Compare the value on the Y axis with the request values you have in our yaml or Helm chart and adjust them if needed.

Pro-tip: you can also use other features of the metrics explorer like group, e.g. by container_name. To count the instances running over the time, you can filter by app and group by container_name and then aggregate the count. You can even go further and build your custom GCP dashboard based on the metrics settings with filter variables, so you can use the dashboard to check each of your workloads by using the filter toolbar.

A note on hitting the requested CPU and memory limits:

If the CPU values reach the value of your requested CPU, the container gets suspended for a while by the underlying Linux kernel.

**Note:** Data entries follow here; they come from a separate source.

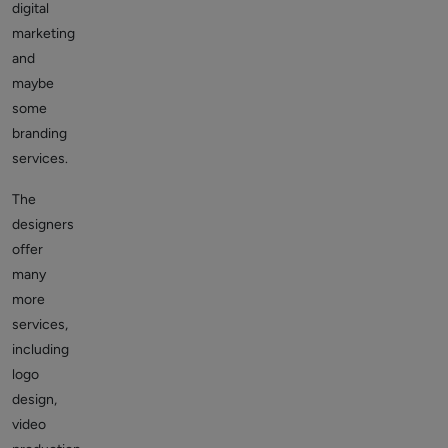
digital
marketing
and
maybe
some
branding
services.
The
designers
offer
many
more
services,
including
logo
design,
video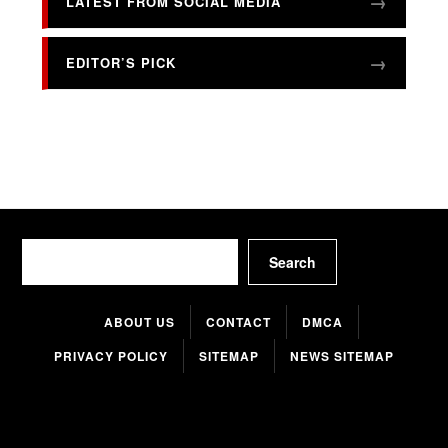
LATEST FROM SOCIAL MEDIA
EDITOR’S PICK
Search
Search
ABOUT US
CONTACT
DMCA
PRIVACY POLICY
SITEMAP
NEWS SITEMAP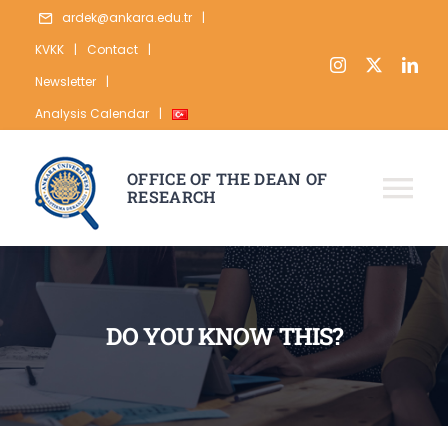
Skip
ardek@ankara.edu.tr
|
to
KVKK
|
Contact
|
content
Newsletter
|
Analysis Calendar
|
OFFICE OF THE DEAN OF
RESEARCH
Tog
Nav
ABOUT
RESEARCH
DO YOU KNOW THIS?
PUBLICATION
DATA
STATISTICS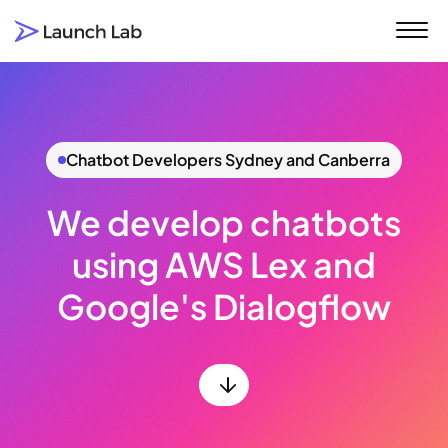
Click to visit the Launch Lab home page
Chatbot Developers Sydney and Canberra
We develop chatbots
using AWS Lex and
Google's Dialogflow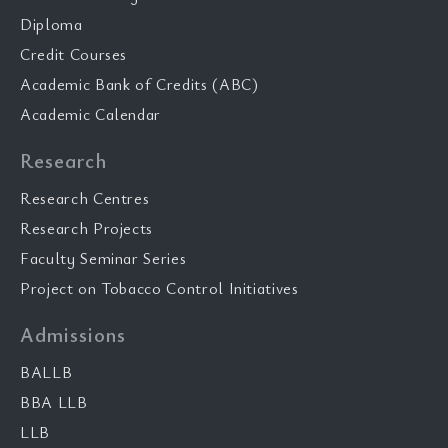
Diploma
Credit Courses
Academic Bank of Credits (ABC)
Academic Calendar
Research
Research Centres
Research Projects
Faculty Seminar Series
Project on Tobacco Control Initiatives
Admissions
BALLB
BBA LLB
LLB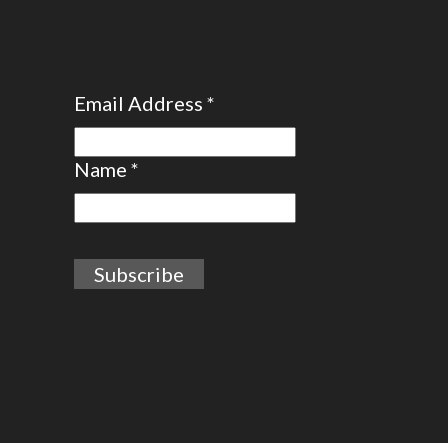
Email Address
*
Name
*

Normally this is not helpful and gives you other issues. Especially containers like the istio-proxy (e.g. used by Google Anthos) don’t like to be suspended as they control all the network traffic in and out of your pods. They also control network access for Google services like the GKE meta-data store. This is needed to inject your workload settings (environment variables) into your application containers.

Hitting the memory limit is about what you may expect: classic out of memory errors will occur.

I guess you can imagine all sorts of strange errors coming out of these situations. So don’t just set the values for your application container right, but also for the supporting containers your pod runs.

Summary

It’s hard to get the request values for CPU and memory right, as the container have peaks and lows. But it’s important to keep them running smoothly and on the other hand don’t pay too much for your cloud compute power.

The Google Metrics Explorer is your fried here and offers many metrics and features to nail down your cluster.

If you have Google Anthos (Istio) meshing configured in your cluster, you get even more metrics out of it. You can even go one step further and use KEDA to do event-based auto-scaling of your pods using many more metrics. This all works great with GKE autopilot on our clusters.